This building in central Barcelona was once the Hotel Continental, where George Orwell and his wife stayed when he wasn’t at the front, fighting with an anti-Stalinist Marxist militia during the Spanish Civil War. Here is where this scene in Orwell’s Homage to Catalonia played out, just as the pro-Soviet communists began their crackdown on all other leftist factions:
When I got to the hotel my wife was sitting in the lounge. She got up and came towards me in what struck me as a very unconcerned manner; then she put an arm round my neck and, with a sweet smile for the benefit of the other people in the lounge, hissed in my ear:
‘Get out!’
‘What?’
‘Get out of here at once!’
‘What?’
‘Don’t keep standing here! You must get outside quickly!’
‘What? Why? What do you mean?’
…‘Haven’t you heard?’
‘No. Heard what? I’ve heard nothing.’
‘The P.O.U.M.’S been suppressed. They’ve seized all the buildings. Practically everyone’s in prison. And they say they’re shooting people already.’
There are very few remaining signs that, for more than a year in 1936-37, this city was actually run by anarchists and labor unions. (It didn’t last: the Stalinists routed them, and then by 1939 the dictator Franco defeated the Stalinists.

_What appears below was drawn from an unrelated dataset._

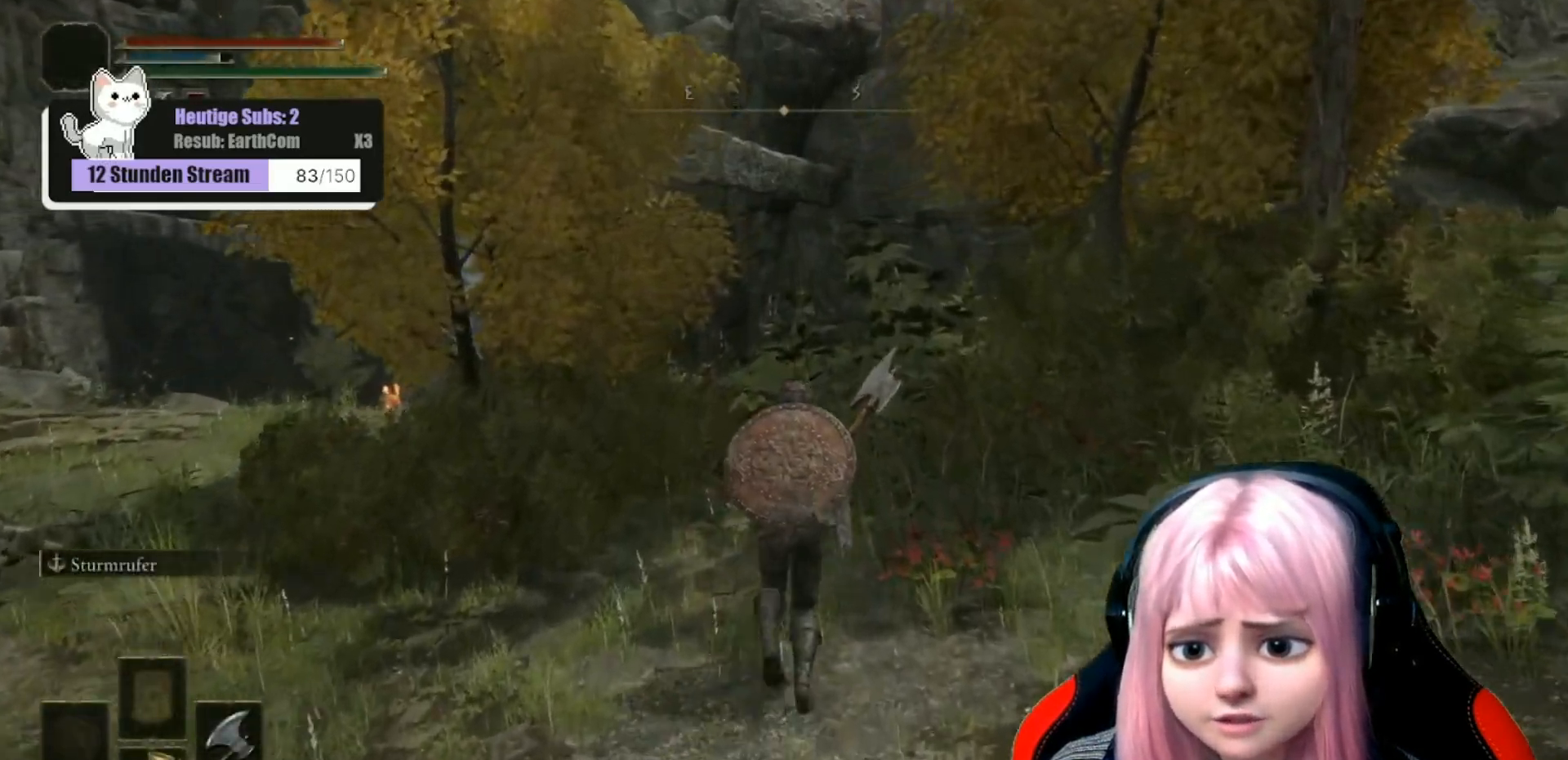
{"buttons": [], "left_stick": "center", "right_stick": "center", "events": [[33, "Y", "up"], [133, "Y", "down"], [217, "Y", "up"], [350, "Y", "down"], [417, "Y", "up"], [417, "left_stick", "center"]]}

The Wikipedia entry on “Revolutionary Catalonia” is a good summary.)
I’m grateful to Alan Warren, who offers tours of Orwell’s Barcelona, for pointing those signs and places out to me. It was a great two-hour break from the Latin American Studies Association conference taking place elsewhere in the city.

This hand-painted sign in Catalán, declaring this square to be the “Plaza of the Unknown Militiaman,” is one of the only remnants of the brief period of anarcho-syndicalist dominion of Barcelona. It was covered by a wooden board until 2004.